I’m doing a Bible study this year in Esther – a book about a Jewish orphan who defies the odds to become the queen of Persia through marriage to King Xerxes. During Esther’s reign, a decree is issued for the entire Jewish population to be exterminated, but God uses her royal influence to thwart the plot and save the Jews. In the penultimate chapter of the book we read this: “On the thirteenth day of the twelfth month, the edict (to annihilate the Jews) was to be carried out. On this day the enemies of the Jews had hoped to overpower them, but now the tables were turned and the Jews got the upper hand over those who hated them.” According to study facilitator Beth Moore, the “most pronounced theme of the Book of Esther is the reversal of destiny”… And about this reversal she says: “God can’t turn a table that was never set against you.”
It’s a fairly obvious point but still a striking one. A story like Esther’s is compelling and inspiring because of its drama- the threat of annihilation, the fear Esther must conquer to intervene, and ultimately her brave “risk-it-all” act of approaching her husband, the king. The triumph and relief that accrue to Esther – and all the Jews- come in the face of otherwise fatal circumstances. They anticipate evil and destruction; they get rescue and life. God swoops in and saves them through Esther and her cousin Mordecai. God responds to their cries, fasting, and prayers. He hears them. He reverses their destiny.
But what if we never faced any misfortune? What if Esther and the Jews hadn’t? No threat, no danger, no tears and desperate prayers… and no reversal of destiny. No profound gratitude at the goodness, mercy, and responsiveness of God. No drama… and no celebration or deepened faith.
“God can’t turn a table that was never set against you.” Suppose (as Moore asks) God answered every prayer I prayed for myself and my family. Suppose my marriage was always smooth; kids were easy to conceive, deliver, and raise; no health problems ever emerged for me or anyone I loved; my husband never faced vocational or employment challenges; money was always abundant; we lived where we wanted in the perfect house. What kind of life would that be? Or more to the point: what kind of faith would that produce? What would my love for God – my trust in his sovereignty – look like? I would be a spoiled brat, spiritually speaking, and have a weak and shallow faith.

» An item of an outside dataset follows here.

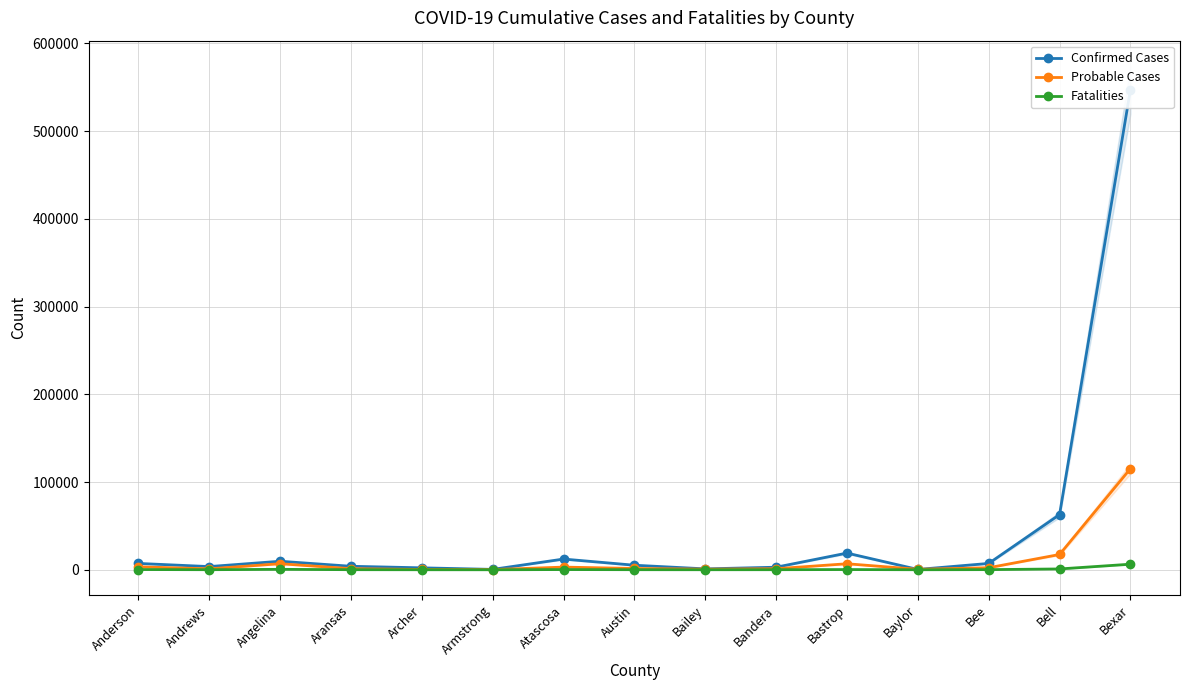

True or false: Fatalities has more than 1 points higher than both neighbors.

True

It got me thinking about parenting. I don’t think of myself as a hovering “helicopter parent” in the traditional sense… I’m not paranoid about our children’s safety or consumed with helping them succeed academically. Overparenting in our culture’s standard ways – removing every germ from my home, signing kids up for a hundred extracurriculars, doing their homework for them – likely won’t be my problem. But I wonder: is there such a thing as spiritual helicopter parenting? Because that I could see being much more of a temptation for me.
My kids are only 4, 2, and 9 months old – and I can already see how difficult it is to watch them go through hard times. It’s awful. I see, though, that all the childhood woes- not excelling at preferred activities, being left out socially or disliked by admired peers, getting made fun of – it’s all coming. Sad fact is that things will not always go the way I’ll wish in my kids’ lives. They’ll face tough times; they will hurt. I’ll want to protect them from the pain, to make it go away. I’ll rail against the fact that I can’t “make it all better for them.” My prayers for them will not always be answered.
But I also see that a healthy kid who grows up in a nurturing home, introduced to Christ and His love at a young age still needs some reversal of destiny in his life. If anything, he needs it more than the kid who grows up neglected, destitute, or disabled. Because without facing some adversity and pain, how else is the kid going to see God working in his life? How else will he experience the sacrificial and table-turning love of Jesus? Without experiencing some pain, how will he know our destiny-reversing God? He won’t. His faith in Christ – if he has one at all – will be weak and immature. And this fate is infinitely worse.
God save us – my children, me, all of us – from such a shallow and lukewarm faith. Jesus wants none of it, and neither do I. Forbid, Oh God, that I should become a helicopter mom in the realm of the spiritual. Rather give me faith to trust my kids, misfortunes and all, into Your loving sovereignty and Your big picture plans for their lives.